Walsh recalls an early example of the racism Brown endured: The Syracuse football coach was reluctant to take Brown because he didn’t want any more blacks on the team, and agreed to accept him only if Walsh would help him enforce 10 rules, one of which barred Brown from dating white girls. 

As would become his style, Brown did what he wanted to do. He ended up at Syracuse, where he proudly flaunted his white girlfriend at practice. 

(Lee’s method for recounting this time in Brown’s life is awkward and contrived, having him meet his aging former lacrosse teammates on the Syracuse field to toss the ball around.) 

Easily, the most exciting parts of the movie are the highlights from Brown’s nine seasons with the Cleveland Browns, from 1957-65. When he retired, no player had run for as many yards (12,312) or scored more touchdowns (126) or rushing touchdowns (106), which put him in the Hall of Fame. 

Over and over, he floats across the field for touchdowns — four or five defenders can’t take him down. Even though he was big for a running back at 6-foot-2, 230 pounds, he made it look effortless. 

In a briskly paced sequence, Brown demonstrates how he used his left arm as a club to fight off would-be tacklers, and describes how he wasn’t shy about showing off for the competition. 

“I might stride a little bit in front of them,” he says with a smile, “let ’em see what they gotta look out for.” 

That attitude drew the attention of a Hollywood agent, who thought he’d be perfect for action films. Brown was a revolutionary presence on the screen — a virile, almost threatening black man, in contrast to the sophisticated characters Sidney Poitier played. And in movies like the 1969 Western ”100 Rifles,” he did something previously unheard of — an interracial love scene (with Raquel Welch). 

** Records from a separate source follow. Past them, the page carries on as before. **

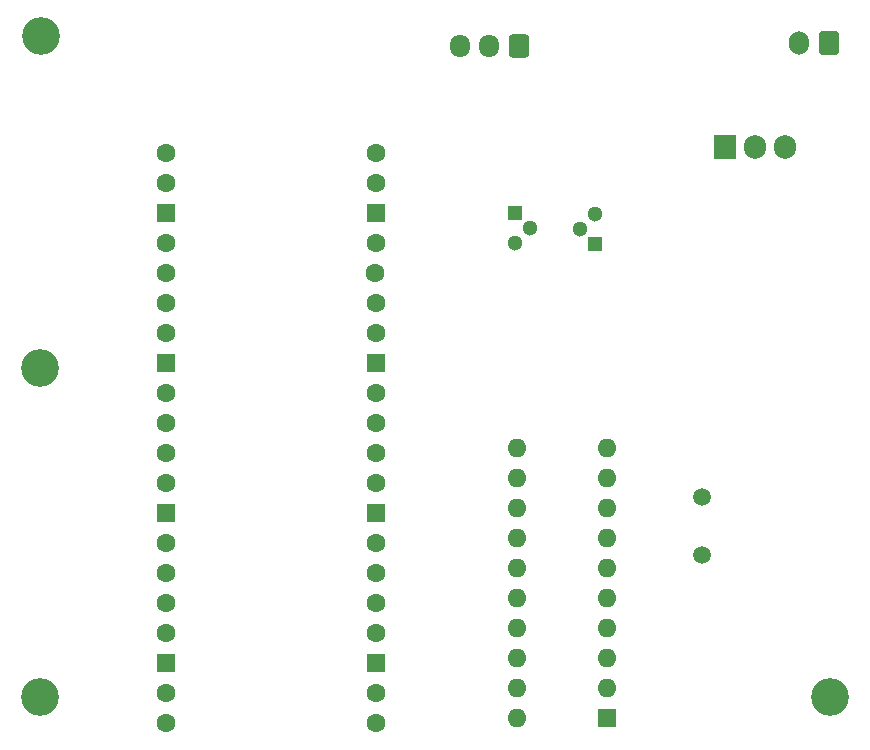
<source format=gbr>
%TF.GenerationSoftware,KiCad,Pcbnew,7.0.10-7.0.10~ubuntu22.04.1*%
%TF.CreationDate,2025-04-05T16:35:24+07:00*%
%TF.ProjectId,RNG,524e472e-6b69-4636-9164-5f7063625858,rev?*%
%TF.SameCoordinates,Original*%
%TF.FileFunction,Soldermask,Bot*%
%TF.FilePolarity,Negative*%
%FSLAX46Y46*%
G04 Gerber Fmt 4.6, Leading zero omitted, Abs format (unit mm)*
G04 Created by KiCad (PCBNEW 7.0.10-7.0.10~ubuntu22.04.1) date 2025-04-05 16:35:24*
%MOMM*%
%LPD*%
G01*
G04 APERTURE LIST*
G04 Aperture macros list*
%AMRoundRect*
0 Rectangle with rounded corners*
0 $1 Rounding radius*
0 $2 $3 $4 $5 $6 $7 $8 $9 X,Y pos of 4 corners*
0 Add a 4 corners polygon primitive as box body*
4,1,4,$2,$3,$4,$5,$6,$7,$8,$9,$2,$3,0*
0 Add four circle primitives for the rounded corners*
1,1,$1+$1,$2,$3*
1,1,$1+$1,$4,$5*
1,1,$1+$1,$6,$7*
1,1,$1+$1,$8,$9*
0 Add four rect primitives between the rounded corners*
20,1,$1+$1,$2,$3,$4,$5,0*
20,1,$1+$1,$4,$5,$6,$7,0*
20,1,$1+$1,$6,$7,$8,$9,0*
20,1,$1+$1,$8,$9,$2,$3,0*%
G04 Aperture macros list end*
%ADD10R,1.300000X1.300000*%
%ADD11C,1.300000*%
%ADD12C,3.200000*%
%ADD13C,1.600000*%
%ADD14RoundRect,0.200000X0.600000X0.600000X-0.600000X0.600000X-0.600000X-0.600000X0.600000X-0.600000X0*%
%ADD15R,1.600000X1.600000*%
%ADD16O,1.600000X1.600000*%
%ADD17RoundRect,0.250000X0.600000X0.725000X-0.600000X0.725000X-0.600000X-0.725000X0.600000X-0.725000X0*%
%ADD18O,1.700000X1.950000*%
%ADD19R,1.905000X2.000000*%
%ADD20O,1.905000X2.000000*%
%ADD21RoundRect,0.250000X0.600000X0.750000X-0.600000X0.750000X-0.600000X-0.750000X0.600000X-0.750000X0*%
%ADD22O,1.700000X2.000000*%
%ADD23C,1.500000*%
G04 APERTURE END LIST*
D10*
%TO.C,Q2*%
X57856800Y-84785200D03*
D11*
X59126800Y-86055200D03*
X57856800Y-87325200D03*
%TD*%
D12*
%TO.C,H1*%
X84582000Y-125780800D03*
%TD*%
%TO.C,H3*%
X17627600Y-125780800D03*
%TD*%
D13*
%TO.C,A1*%
X46075600Y-127914400D03*
X46075600Y-125374400D03*
D14*
X46075600Y-122834400D03*
D13*
X46075600Y-120294400D03*
X46075600Y-117754400D03*
X46075600Y-115214400D03*
X46075600Y-112674400D03*
D14*
X46075600Y-110134400D03*
D13*
X46075600Y-107594400D03*
X46075600Y-105054400D03*
X46075600Y-102514400D03*
X46075600Y-99974400D03*
D14*
X46075600Y-97434400D03*
D13*
X46075600Y-94894400D03*
X46075600Y-92354400D03*
X46033719Y-89814400D03*
X46075600Y-87274400D03*
D14*
X46075600Y-84734400D03*
D13*
X46075600Y-82194400D03*
X46075600Y-79654400D03*
X28295600Y-79654400D03*
X28295600Y-82194400D03*
D14*
X28295600Y-84734400D03*
D13*
X28295600Y-87274400D03*
X28295600Y-89814400D03*
X28295600Y-92354400D03*
X28295600Y-94894400D03*
D14*
X28295600Y-97434400D03*
D13*
X28295600Y-99974400D03*
X28295600Y-102514400D03*
X28295600Y-105054400D03*
X28295600Y-107594400D03*
D14*
X28295600Y-110134400D03*
D13*
X28295600Y-112674400D03*
X28295600Y-115214400D03*
X28295600Y-117754400D03*
X28295600Y-120294400D03*
D14*
X28295600Y-122834400D03*
D13*
X28295600Y-125374400D03*
X28295600Y-127914400D03*
%TD*%
D15*
%TO.C,U6*%
X65659000Y-127482600D03*
D16*
X65659000Y-124942600D03*
X65659000Y-122402600D03*
X65659000Y-119862600D03*
X65659000Y-117322600D03*
X65659000Y-114782600D03*
X65659000Y-112242600D03*
X65659000Y-109702600D03*
X65659000Y-107162600D03*
X65659000Y-104622600D03*
X58039000Y-104622600D03*
X58039000Y-107162600D03*
X58039000Y-109702600D03*
X58039000Y-112242600D03*
X58039000Y-114782600D03*
X58039000Y-117322600D03*
X58039000Y-119862600D03*
X58039000Y-122402600D03*
X58039000Y-124942600D03*
X58039000Y-127482600D03*
%TD*%
D17*
%TO.C,J1*%
X58216800Y-70586600D03*
D18*
X55716800Y-70586600D03*
X53216800Y-70586600D03*
%TD*%
D12*
%TO.C,H4*%
X17678400Y-97891600D03*
%TD*%
D19*
%TO.C,U3*%
X75641200Y-79202400D03*
D20*
X78181200Y-79202400D03*
X80721200Y-79202400D03*
%TD*%
D12*
%TO.C,H2*%
X17729200Y-69799200D03*
%TD*%
D10*
%TO.C,Q1*%
X64643000Y-87350600D03*
D11*
X63373000Y-86080600D03*
X64643000Y-84810600D03*
%TD*%
D21*
%TO.C,J2*%
X84429600Y-70383400D03*
D22*
X81929600Y-70383400D03*
%TD*%
D23*
%TO.C,Y1*%
X73685400Y-113693600D03*
X73685400Y-108813600D03*
%TD*%
M02*

</source>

Having already helped other blacks start businesses, Brown established the Amer-I-Can Foundation in 1988 to help troubled young people, and he met with gang members after the Los Angeles riots, hoping to foster peace. 

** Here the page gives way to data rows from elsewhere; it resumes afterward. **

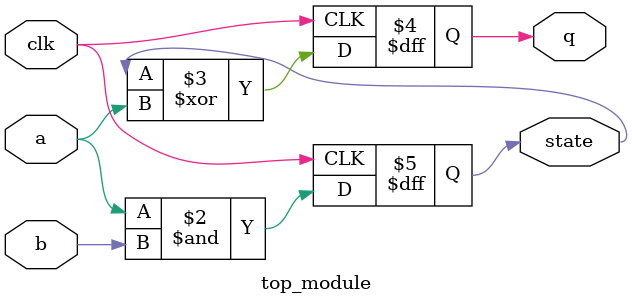
<source format=sv>
module top_module (
	input clk,
	input a,
	input b,
	output q,
	output state
);
	reg state, q;
	always @(posedge clk)
	begin
		// combinational logic
		state <= a & b;
		q <= state ^ a;
	end
endmodule

</source>
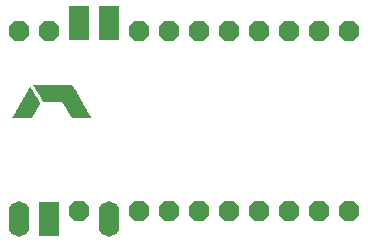
<source format=gbr>
%TF.GenerationSoftware,KiCad,Pcbnew,(6.0.9)*%
%TF.CreationDate,2022-11-13T21:00:24-06:00*%
%TF.ProjectId,melodyous-micro,6d656c6f-6479-46f7-9573-2d6d6963726f,rev?*%
%TF.SameCoordinates,Original*%
%TF.FileFunction,Soldermask,Bot*%
%TF.FilePolarity,Negative*%
%FSLAX46Y46*%
G04 Gerber Fmt 4.6, Leading zero omitted, Abs format (unit mm)*
G04 Created by KiCad (PCBNEW (6.0.9)) date 2022-11-13 21:00:24*
%MOMM*%
%LPD*%
G01*
G04 APERTURE LIST*
G04 Aperture macros list*
%AMFreePoly0*
4,1,17,0.377620,0.861655,0.861655,0.377620,0.876300,0.342265,0.876300,-0.342265,0.861655,-0.377620,0.377620,-0.861655,0.342265,-0.876300,-0.342265,-0.876300,-0.377620,-0.861655,-0.861655,-0.377620,-0.876300,-0.342265,-0.876300,0.342265,-0.861655,0.377620,-0.377620,0.861655,-0.342265,0.876300,0.342265,0.876300,0.377620,0.861655,0.377620,0.861655,$1*%
G04 Aperture macros list end*
%ADD10O,1.752600X3.000000*%
%ADD11R,1.752600X3.000000*%
%ADD12FreePoly0,0.000000*%
G04 APERTURE END LIST*
%TO.C,G2\u002A\u002A\u002A*%
G36*
X108870561Y-70722772D02*
G01*
X108891065Y-70753319D01*
X108928301Y-70813463D01*
X108980090Y-70899532D01*
X109044252Y-71007857D01*
X109118607Y-71134766D01*
X109200975Y-71276590D01*
X109289176Y-71429658D01*
X109325910Y-71493667D01*
X109411295Y-71642581D01*
X109489343Y-71778878D01*
X109557954Y-71898882D01*
X109615030Y-71998914D01*
X109658471Y-72075299D01*
X109686178Y-72124357D01*
X109696051Y-72142413D01*
X109686815Y-72160286D01*
X109659794Y-72208942D01*
X109617201Y-72284475D01*
X109561250Y-72382986D01*
X109494156Y-72500579D01*
X109418131Y-72633354D01*
X109335390Y-72777413D01*
X108973573Y-73406445D01*
X108145390Y-73406445D01*
X108012421Y-73406391D01*
X107829744Y-73406029D01*
X107681467Y-73405217D01*
X107564145Y-73403830D01*
X107474329Y-73401744D01*
X107408573Y-73398833D01*
X107363430Y-73394972D01*
X107335453Y-73390037D01*
X107321194Y-73383903D01*
X107317208Y-73376445D01*
X107318881Y-73362712D01*
X107332208Y-73346397D01*
X107346947Y-73331879D01*
X107373912Y-73290392D01*
X107406454Y-73231397D01*
X107436253Y-73175161D01*
X107462850Y-73128211D01*
X107477496Y-73106445D01*
X107480174Y-73103517D01*
X107498909Y-73073835D01*
X107524055Y-73026445D01*
X107531820Y-73011192D01*
X107568777Y-72943561D01*
X107608359Y-72876445D01*
X107621730Y-72854632D01*
X107655392Y-72797944D01*
X107678582Y-72756445D01*
X107685330Y-72743828D01*
X107713437Y-72694231D01*
X107747618Y-72636445D01*
X107756941Y-72620746D01*
X107797211Y-72548484D01*
X107831307Y-72481445D01*
X107840061Y-72463778D01*
X107864712Y-72422812D01*
X107881926Y-72406445D01*
X107886943Y-72405140D01*
X107897207Y-72383019D01*
X107901952Y-72364455D01*
X107924699Y-72328019D01*
X107925403Y-72327194D01*
X107948705Y-72292838D01*
X107982489Y-72235253D01*
X108019699Y-72166445D01*
X108023702Y-72158751D01*
X108057409Y-72095284D01*
X108083722Y-72047931D01*
X108097239Y-72026445D01*
X108097875Y-72025758D01*
X108113638Y-72000387D01*
X108136377Y-71956445D01*
X108163517Y-71905584D01*
X108188542Y-71866445D01*
X108208187Y-71836508D01*
X108240488Y-71782117D01*
X108277472Y-71716445D01*
X108285738Y-71701389D01*
X108333791Y-71614108D01*
X108368786Y-71551294D01*
X108396039Y-71503627D01*
X108420867Y-71461784D01*
X108448589Y-71416445D01*
X108461871Y-71394604D01*
X108494917Y-71337931D01*
X108517207Y-71296445D01*
X108523845Y-71283458D01*
X108551593Y-71233963D01*
X108586056Y-71176445D01*
X108596427Y-71159428D01*
X108636783Y-71089497D01*
X108670360Y-71026445D01*
X108676795Y-71013688D01*
X108700882Y-70969374D01*
X108716197Y-70946445D01*
X108716936Y-70945716D01*
X108733656Y-70920312D01*
X108757208Y-70876445D01*
X108759107Y-70872658D01*
X108782124Y-70829688D01*
X108797176Y-70806445D01*
X108807750Y-70792257D01*
X108829387Y-70756445D01*
X108846594Y-70732343D01*
X108867512Y-70719658D01*
X108870561Y-70722772D01*
G37*
G36*
X112788391Y-71221445D02*
G01*
X112799237Y-71240334D01*
X112883385Y-71386600D01*
X112961166Y-71521313D01*
X113030331Y-71640611D01*
X113088630Y-71740635D01*
X113133814Y-71817522D01*
X113163633Y-71867413D01*
X113175838Y-71886445D01*
X113176593Y-71887168D01*
X113193551Y-71912567D01*
X113217208Y-71956445D01*
X113219072Y-71960158D01*
X113242435Y-72003173D01*
X113258218Y-72026445D01*
X113260755Y-72029363D01*
X113278980Y-72059043D01*
X113303795Y-72106445D01*
X113341759Y-72180291D01*
X113449066Y-72356524D01*
X113486374Y-72417068D01*
X113518948Y-72481445D01*
X113522603Y-72489684D01*
X113544176Y-72530026D01*
X113559663Y-72546445D01*
X113561407Y-72546927D01*
X113578085Y-72568259D01*
X113599042Y-72611445D01*
X113600971Y-72616088D01*
X113623965Y-72665204D01*
X113642917Y-72696445D01*
X113643678Y-72697404D01*
X113660726Y-72723826D01*
X113694016Y-72778593D01*
X113740177Y-72856054D01*
X113795837Y-72950555D01*
X113857626Y-73056445D01*
X113866751Y-73072157D01*
X113926515Y-73175230D01*
X113978401Y-73265016D01*
X114019348Y-73336194D01*
X114046294Y-73383443D01*
X114056177Y-73401445D01*
X114050918Y-73402010D01*
X114012549Y-73403039D01*
X113940469Y-73403977D01*
X113838808Y-73404799D01*
X113711695Y-73405482D01*
X113563259Y-73406000D01*
X113397630Y-73406329D01*
X113218935Y-73406445D01*
X112380662Y-73406445D01*
X112073935Y-72876068D01*
X112059424Y-72850976D01*
X111971382Y-72698745D01*
X111900639Y-72576422D01*
X111844826Y-72479885D01*
X111801572Y-72405015D01*
X111768507Y-72347693D01*
X111743261Y-72303798D01*
X111723463Y-72269211D01*
X111706743Y-72239812D01*
X111690732Y-72211481D01*
X111673058Y-72180098D01*
X111651352Y-72141544D01*
X111575497Y-72006887D01*
X109931883Y-71996445D01*
X109583049Y-71386445D01*
X109519277Y-71274926D01*
X109437668Y-71132210D01*
X109361986Y-70999850D01*
X109295016Y-70882721D01*
X109239544Y-70785694D01*
X109198358Y-70713645D01*
X109174243Y-70671445D01*
X109114272Y-70566445D01*
X112412378Y-70566445D01*
X112788391Y-71221445D01*
G37*
%TD*%
D10*
%TO.C,U1*%
X107910000Y-81900400D03*
D11*
X110450000Y-81900400D03*
D12*
X112990000Y-81240000D03*
D10*
X115530000Y-81900400D03*
D12*
X118070000Y-81240000D03*
X120610000Y-81240000D03*
X123150000Y-81240000D03*
X125690000Y-81240000D03*
X128230000Y-81240000D03*
X130770000Y-81240000D03*
X133310000Y-81240000D03*
X135850000Y-81240000D03*
X135850000Y-66000000D03*
X133310000Y-66000000D03*
X130770000Y-66000000D03*
X128230000Y-66000000D03*
X125690000Y-66000000D03*
X123150000Y-66000000D03*
X120610000Y-66000000D03*
X118070000Y-66000000D03*
D11*
X115530000Y-65339600D03*
X112990000Y-65339600D03*
D12*
X110450000Y-66000000D03*
X107910000Y-66000000D03*
%TD*%
M02*

</source>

But during these years, he also was arrested repeatedly on suspicion of assaulting women; in 1985, O.J. Simpson lawyer Johnnie Cochran defended him against a rape accusation. 

One of the most infamous incidents involved a girlfriend, Eva Marie Bohn-Chin, whom he may have pushed off a second-floor balcony in 1968 — or she may have jumped, depending on whom you ask. Lee’s he said-she said account offers no concrete answers. 

After gathering raves from Welch and Oliver Stone, Art Modell and Hank Aaron, Lee provides the only remotely negative comments toward the end of the movie, from Brown’s adult children. 

Kevin Brown, a recovering drug addict, says his father never embraced him as a child, and hugged him for the first time only recently. Daughter Kim says her dad never had time to attend her ballet recitals, but she understood because he was so busy. And Jim Brown Jr. describes the pressure of carrying his father’s name — which he says pushed him away from football and toward basketball. 

Perhaps we’re supposed to surmise that he was distant because of his experience with his own parents; he and his father had what he called a “verbal pact,” that his father wouldn’t be part of his life, and his mother kicked him out of the house in high school when he disapproved of her dating. 

Despite the glossy treatment, Lee proves again that he’s a talented storyteller, cramming nearly 50 years of momentous moments into a documentary that, at over two hours, feels neither rushed nor slight. 

“Jim Brown: All-American,” an HBO Sports release, is not rated. Running time: 130 minutes. Three stars (out of four).